Submissions 7 The submission of counsel for Priolo is that, given the disparity between the amount offered in the Calderbank offer and the amount ultimately awarded, that it was unreasonable for Vantage to reject the offer. 8 The submission of counsel for Vantage is that the outcome of the trial was difficult to predict and therefore it was not unreasonable for Vantage to reject the offer. In support of this contention counsel for Vantage relied upon an observation made in my decision in Priolo Corporation Pty Ltd v Vantage Systems Pty Ltd where I observed as follows: The task in this matter of ascertaining objectively the intention of the parties is difficult. Although the parties rely upon the wording in emails before and after the alleged agreement for lease and the surrounding conduct of the parties to support their positions, in many instances the wording of emails and the conduct of the parties is equivocal. [66] (Page 6)

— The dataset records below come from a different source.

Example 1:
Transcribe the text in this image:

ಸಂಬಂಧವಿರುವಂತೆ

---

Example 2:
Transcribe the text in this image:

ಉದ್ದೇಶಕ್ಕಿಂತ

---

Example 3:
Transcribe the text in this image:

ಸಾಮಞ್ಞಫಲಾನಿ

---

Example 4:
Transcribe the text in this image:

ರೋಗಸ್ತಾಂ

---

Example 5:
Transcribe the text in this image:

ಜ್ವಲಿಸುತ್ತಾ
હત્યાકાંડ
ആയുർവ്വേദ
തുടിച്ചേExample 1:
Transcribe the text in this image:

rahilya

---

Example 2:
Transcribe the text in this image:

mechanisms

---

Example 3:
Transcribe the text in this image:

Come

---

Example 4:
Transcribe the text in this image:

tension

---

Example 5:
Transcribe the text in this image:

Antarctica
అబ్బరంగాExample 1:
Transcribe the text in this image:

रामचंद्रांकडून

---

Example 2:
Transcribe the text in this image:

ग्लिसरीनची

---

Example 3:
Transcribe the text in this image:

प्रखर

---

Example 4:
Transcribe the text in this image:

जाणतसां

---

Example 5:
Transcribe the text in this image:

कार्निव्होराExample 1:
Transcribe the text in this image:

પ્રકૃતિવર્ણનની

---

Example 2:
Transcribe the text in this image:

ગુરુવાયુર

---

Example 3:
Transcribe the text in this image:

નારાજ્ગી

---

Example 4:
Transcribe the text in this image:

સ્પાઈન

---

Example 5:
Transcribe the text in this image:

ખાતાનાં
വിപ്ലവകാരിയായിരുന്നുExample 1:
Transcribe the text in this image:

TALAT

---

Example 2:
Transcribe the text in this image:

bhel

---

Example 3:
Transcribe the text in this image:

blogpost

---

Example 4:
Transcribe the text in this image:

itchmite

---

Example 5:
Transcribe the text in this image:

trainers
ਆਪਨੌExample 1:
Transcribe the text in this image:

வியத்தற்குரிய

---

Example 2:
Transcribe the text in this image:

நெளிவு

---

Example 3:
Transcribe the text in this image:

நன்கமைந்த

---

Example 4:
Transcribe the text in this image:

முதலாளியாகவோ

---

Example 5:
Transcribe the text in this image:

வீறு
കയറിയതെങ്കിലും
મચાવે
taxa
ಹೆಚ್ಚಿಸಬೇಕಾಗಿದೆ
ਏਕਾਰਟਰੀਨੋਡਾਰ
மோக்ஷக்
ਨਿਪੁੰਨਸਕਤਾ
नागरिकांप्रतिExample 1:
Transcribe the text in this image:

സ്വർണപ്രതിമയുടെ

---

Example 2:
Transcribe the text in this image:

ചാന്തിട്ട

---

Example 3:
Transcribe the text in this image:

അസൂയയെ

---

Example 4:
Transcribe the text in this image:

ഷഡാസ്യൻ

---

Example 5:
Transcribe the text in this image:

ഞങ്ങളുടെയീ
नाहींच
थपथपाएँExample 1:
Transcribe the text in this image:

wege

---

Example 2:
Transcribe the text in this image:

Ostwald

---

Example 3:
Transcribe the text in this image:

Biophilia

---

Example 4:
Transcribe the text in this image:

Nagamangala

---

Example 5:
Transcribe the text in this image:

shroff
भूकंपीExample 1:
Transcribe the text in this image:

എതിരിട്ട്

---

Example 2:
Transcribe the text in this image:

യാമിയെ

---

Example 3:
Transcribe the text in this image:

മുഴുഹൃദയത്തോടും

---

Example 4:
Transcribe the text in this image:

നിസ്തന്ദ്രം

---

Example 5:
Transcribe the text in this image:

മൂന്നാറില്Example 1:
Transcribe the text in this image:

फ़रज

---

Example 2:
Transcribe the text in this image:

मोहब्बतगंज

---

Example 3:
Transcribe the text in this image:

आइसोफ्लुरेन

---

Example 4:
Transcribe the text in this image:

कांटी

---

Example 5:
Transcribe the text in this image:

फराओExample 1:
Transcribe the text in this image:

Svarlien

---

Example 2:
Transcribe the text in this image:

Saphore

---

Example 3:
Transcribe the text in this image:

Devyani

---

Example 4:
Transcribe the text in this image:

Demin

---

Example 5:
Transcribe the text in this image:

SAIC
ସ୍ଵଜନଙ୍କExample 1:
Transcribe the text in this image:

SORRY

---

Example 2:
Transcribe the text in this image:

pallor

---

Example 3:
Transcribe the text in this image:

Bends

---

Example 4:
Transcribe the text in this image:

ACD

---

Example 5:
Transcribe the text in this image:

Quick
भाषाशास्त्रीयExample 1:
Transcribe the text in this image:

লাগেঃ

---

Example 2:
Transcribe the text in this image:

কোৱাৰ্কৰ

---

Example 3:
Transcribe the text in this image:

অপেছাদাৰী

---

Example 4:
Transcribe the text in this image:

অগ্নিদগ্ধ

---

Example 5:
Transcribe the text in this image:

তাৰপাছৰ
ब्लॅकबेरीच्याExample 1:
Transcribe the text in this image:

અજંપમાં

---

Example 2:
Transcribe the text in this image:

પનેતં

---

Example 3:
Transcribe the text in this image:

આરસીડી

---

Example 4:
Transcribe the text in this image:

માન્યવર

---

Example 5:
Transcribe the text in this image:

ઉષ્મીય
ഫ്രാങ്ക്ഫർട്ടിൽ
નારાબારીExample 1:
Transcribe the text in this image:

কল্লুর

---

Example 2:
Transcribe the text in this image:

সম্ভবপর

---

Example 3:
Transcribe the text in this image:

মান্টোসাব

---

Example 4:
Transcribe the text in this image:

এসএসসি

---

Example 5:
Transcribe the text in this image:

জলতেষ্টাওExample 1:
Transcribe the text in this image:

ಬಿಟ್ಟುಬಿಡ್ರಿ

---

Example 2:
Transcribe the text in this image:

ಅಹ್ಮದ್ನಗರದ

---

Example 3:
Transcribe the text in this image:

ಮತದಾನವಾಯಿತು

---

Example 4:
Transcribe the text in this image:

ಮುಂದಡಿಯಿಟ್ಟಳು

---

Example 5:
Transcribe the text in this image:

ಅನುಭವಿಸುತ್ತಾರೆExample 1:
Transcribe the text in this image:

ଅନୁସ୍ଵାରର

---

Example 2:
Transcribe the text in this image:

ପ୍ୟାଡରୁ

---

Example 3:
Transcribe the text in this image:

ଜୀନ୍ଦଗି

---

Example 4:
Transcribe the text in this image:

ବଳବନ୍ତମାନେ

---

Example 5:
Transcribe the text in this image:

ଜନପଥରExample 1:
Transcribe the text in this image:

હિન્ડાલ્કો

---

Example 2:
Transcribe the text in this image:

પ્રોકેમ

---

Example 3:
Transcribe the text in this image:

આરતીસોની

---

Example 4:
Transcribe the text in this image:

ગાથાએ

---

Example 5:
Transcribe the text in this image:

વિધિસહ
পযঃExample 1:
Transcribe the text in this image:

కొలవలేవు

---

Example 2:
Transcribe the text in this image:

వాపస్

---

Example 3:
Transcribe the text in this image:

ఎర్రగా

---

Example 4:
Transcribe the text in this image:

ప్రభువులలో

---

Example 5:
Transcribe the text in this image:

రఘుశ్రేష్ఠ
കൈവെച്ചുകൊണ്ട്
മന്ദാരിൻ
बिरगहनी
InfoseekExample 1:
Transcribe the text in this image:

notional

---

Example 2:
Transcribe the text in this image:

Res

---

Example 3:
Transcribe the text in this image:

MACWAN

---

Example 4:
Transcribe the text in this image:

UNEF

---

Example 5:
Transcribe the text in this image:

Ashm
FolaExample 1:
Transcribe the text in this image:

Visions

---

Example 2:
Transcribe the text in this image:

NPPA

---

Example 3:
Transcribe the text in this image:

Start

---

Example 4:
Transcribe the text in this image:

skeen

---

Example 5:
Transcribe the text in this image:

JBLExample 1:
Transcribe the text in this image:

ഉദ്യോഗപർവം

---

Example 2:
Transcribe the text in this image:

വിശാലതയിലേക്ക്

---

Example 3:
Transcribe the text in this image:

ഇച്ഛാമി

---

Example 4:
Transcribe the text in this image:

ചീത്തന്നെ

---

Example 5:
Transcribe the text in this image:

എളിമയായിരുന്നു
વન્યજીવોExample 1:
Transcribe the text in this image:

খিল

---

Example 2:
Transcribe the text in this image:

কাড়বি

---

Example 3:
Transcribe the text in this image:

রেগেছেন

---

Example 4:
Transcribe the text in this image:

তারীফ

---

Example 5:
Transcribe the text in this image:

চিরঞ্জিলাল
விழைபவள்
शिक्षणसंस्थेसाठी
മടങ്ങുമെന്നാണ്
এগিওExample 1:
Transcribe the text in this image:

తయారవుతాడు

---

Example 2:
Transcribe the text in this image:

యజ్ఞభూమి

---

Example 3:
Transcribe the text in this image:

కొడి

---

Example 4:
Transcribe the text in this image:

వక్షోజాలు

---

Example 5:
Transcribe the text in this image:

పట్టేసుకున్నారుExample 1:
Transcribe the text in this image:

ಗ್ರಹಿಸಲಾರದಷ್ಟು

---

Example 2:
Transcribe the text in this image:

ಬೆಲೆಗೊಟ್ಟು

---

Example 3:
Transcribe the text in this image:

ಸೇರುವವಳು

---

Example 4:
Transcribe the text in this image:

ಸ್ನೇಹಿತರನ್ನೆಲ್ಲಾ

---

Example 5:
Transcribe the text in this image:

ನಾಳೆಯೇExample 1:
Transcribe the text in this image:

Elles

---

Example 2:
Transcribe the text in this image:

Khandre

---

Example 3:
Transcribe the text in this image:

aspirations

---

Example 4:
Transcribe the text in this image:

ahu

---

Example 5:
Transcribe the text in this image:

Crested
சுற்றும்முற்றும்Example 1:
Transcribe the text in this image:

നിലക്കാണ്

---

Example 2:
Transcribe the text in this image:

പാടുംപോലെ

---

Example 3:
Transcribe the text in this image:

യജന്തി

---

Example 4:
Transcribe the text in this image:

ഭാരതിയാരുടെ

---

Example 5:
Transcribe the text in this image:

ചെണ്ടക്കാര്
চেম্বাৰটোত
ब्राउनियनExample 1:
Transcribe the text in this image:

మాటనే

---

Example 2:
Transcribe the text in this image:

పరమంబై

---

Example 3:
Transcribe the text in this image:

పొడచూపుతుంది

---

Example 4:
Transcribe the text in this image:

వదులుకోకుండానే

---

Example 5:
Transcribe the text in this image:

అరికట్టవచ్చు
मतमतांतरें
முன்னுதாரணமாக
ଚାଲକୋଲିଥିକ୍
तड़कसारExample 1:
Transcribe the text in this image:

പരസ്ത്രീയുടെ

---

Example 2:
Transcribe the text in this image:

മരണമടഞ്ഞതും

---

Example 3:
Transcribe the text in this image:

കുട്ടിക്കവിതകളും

Conclusions 9 It is not in dispute that the Calderbank offer of Priolo was a genuine and reasonable attempt by Priolo to settle the action. The offer it presented (which was inclusive of costs) was significantly below the amount claimed and the amount ultimately awarded. Of course, in exchange for the reduction in its claim, Priolo was buying certainty if the offer was accepted. The fact that the Calderbank offer was a reasonable offer of settlement does not necessarily mean that the rejection of the offer by Vantage was unreasonable. Different considerations arise when one considers the reasonableness of the conduct of Vantage in response to the offer. The trial of this action commenced on 17 June 2013 so that the Calderbank offer of settlement was presented approximately three months before trial. The action had by that time been in progress for over two and a half years. Inevitably, Vantage would have incurred significant costs in the action up to this point and was being asked to pay a further $100,000 to settle the action. I accept that in the circumstances of this case it would have been difficult to predict the outcome of the trial and, although there was some commercial attractiveness to accepting the offer, I am not satisfied that it was unreasonable for Vantage to reject the Calderbank offer, notwithstanding the public policy consideration that I have earlier referred to. To accept the offer would have meant the abandonment of the costs incurred up to that time and an obligation to pay a further significant amount in settlement of the action. Accordingly, I dismiss the application for indemnity costs. Vantage does not oppose an order to pay Priolo the costs of the action to be taxed on a party/party basis and an order will be made in these terms.